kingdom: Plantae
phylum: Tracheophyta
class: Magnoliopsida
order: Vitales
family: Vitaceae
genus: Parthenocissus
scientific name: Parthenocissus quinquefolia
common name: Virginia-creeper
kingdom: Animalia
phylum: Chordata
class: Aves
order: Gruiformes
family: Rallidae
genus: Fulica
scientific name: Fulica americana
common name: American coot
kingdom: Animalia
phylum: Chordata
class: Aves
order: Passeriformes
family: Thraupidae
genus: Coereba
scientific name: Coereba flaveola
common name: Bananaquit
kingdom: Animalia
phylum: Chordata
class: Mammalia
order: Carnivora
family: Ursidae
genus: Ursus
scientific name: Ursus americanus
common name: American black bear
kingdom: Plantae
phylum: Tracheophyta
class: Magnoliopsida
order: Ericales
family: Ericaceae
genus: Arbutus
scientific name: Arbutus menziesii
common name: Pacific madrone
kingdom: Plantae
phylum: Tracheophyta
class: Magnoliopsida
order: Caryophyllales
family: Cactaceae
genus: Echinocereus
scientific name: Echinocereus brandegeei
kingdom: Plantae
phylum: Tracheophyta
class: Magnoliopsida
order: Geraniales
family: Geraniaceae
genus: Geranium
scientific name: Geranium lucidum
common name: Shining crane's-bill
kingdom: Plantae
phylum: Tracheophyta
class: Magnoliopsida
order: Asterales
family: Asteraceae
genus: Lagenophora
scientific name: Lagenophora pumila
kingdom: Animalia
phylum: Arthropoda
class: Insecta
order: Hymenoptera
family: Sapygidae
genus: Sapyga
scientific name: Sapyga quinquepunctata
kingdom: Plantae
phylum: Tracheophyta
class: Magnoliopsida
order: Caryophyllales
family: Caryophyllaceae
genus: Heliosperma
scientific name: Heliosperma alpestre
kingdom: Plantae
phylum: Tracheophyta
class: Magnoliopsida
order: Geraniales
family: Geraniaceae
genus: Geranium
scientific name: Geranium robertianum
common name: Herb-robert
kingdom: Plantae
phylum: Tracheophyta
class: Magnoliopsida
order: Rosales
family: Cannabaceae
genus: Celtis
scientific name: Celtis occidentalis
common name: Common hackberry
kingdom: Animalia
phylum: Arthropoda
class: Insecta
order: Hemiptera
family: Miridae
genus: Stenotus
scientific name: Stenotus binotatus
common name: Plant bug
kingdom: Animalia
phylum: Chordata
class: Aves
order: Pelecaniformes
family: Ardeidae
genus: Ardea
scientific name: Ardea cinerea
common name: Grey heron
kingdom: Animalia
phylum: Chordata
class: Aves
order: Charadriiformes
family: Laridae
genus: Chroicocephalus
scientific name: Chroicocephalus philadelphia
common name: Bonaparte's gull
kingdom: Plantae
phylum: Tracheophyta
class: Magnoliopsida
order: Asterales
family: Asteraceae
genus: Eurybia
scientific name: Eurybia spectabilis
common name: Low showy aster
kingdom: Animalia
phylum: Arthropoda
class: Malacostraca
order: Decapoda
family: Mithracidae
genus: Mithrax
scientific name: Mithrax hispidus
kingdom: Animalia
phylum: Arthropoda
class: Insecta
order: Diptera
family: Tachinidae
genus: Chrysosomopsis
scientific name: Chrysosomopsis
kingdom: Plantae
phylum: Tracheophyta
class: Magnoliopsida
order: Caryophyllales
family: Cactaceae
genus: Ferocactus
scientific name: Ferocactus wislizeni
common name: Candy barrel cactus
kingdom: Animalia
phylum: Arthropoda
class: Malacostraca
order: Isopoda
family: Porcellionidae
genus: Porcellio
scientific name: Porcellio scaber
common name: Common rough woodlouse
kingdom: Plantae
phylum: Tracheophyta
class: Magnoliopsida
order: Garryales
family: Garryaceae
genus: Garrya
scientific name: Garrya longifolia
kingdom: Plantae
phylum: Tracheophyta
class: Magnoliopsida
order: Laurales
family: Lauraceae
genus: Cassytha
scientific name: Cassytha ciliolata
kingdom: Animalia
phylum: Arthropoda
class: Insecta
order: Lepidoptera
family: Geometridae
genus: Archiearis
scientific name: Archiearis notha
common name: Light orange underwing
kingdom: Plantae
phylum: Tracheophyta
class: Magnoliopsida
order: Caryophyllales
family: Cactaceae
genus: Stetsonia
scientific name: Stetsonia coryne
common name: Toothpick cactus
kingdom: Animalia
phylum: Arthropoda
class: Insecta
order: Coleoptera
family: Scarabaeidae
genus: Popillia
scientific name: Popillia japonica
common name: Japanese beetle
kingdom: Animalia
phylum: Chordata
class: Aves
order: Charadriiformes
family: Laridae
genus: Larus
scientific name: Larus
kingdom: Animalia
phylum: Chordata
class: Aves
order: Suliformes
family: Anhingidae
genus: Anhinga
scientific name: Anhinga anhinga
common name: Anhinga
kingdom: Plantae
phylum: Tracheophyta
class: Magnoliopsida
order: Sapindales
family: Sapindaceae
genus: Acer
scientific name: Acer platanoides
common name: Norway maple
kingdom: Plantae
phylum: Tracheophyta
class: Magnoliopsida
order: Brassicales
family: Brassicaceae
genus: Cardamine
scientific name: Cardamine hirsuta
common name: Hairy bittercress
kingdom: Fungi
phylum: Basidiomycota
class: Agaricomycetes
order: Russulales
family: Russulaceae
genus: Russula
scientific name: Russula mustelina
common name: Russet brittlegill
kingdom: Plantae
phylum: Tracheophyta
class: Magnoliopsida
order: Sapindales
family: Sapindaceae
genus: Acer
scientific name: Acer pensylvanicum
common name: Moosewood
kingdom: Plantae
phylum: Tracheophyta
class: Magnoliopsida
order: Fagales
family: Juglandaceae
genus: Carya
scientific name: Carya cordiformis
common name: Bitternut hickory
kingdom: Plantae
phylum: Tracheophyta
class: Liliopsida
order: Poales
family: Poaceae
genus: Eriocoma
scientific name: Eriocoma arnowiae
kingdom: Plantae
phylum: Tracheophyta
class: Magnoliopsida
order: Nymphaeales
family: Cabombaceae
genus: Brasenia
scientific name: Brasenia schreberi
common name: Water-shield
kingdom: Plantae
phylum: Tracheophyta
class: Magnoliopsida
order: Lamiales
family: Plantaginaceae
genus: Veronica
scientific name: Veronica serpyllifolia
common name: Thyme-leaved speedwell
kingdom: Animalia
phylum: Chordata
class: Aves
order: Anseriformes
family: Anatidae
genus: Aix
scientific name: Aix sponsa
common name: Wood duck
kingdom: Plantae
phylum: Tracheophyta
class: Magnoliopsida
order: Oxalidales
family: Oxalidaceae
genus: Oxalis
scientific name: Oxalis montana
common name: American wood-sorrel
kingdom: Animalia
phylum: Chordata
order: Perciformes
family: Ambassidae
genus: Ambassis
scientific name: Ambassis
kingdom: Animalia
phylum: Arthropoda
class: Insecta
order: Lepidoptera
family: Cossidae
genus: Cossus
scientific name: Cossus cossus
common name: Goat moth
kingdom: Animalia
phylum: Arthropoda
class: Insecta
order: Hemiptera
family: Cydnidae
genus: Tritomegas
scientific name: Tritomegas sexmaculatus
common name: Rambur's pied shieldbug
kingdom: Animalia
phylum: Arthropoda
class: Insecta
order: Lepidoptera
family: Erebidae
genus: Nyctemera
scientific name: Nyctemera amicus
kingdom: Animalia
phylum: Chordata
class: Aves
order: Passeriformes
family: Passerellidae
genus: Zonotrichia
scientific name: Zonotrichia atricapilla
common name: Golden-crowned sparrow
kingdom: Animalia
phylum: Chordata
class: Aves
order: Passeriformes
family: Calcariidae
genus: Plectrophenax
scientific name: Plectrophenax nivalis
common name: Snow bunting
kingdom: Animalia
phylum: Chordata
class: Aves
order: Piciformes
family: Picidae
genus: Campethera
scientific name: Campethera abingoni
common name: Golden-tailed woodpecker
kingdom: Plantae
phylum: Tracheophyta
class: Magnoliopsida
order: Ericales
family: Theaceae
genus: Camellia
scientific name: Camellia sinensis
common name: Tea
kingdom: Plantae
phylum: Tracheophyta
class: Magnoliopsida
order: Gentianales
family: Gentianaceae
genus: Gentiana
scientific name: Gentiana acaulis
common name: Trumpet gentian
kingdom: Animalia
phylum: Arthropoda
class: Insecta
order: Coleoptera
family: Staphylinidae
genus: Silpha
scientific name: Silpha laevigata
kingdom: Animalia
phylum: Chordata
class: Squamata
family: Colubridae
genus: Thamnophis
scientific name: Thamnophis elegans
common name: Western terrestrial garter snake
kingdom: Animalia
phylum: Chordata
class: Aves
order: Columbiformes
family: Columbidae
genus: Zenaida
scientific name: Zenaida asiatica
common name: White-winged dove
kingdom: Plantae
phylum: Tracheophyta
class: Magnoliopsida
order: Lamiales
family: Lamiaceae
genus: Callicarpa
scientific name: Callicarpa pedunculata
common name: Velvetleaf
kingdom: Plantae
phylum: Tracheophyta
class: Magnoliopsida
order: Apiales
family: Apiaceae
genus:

* * * * *

**Exercise requirements:**
Present the lines from the start through the one reading "genus: Fulica" as a numbered list, omitting blank lines.

**Output:**
1. kingdom: Plantae
2. phylum: Tracheophyta
3. class: Magnoliopsida
4. order: Vitales
5. family: Vitaceae
6. genus: Parthenocissus
7. scientific name: Parthenocissus quinquefolia
8. common name: Virginia-creeper
9. kingdom: Animalia
10. phylum: Chordata
11. class: Aves
12. order: Gruiformes
13. family: Rallidae
14. genus: Fulica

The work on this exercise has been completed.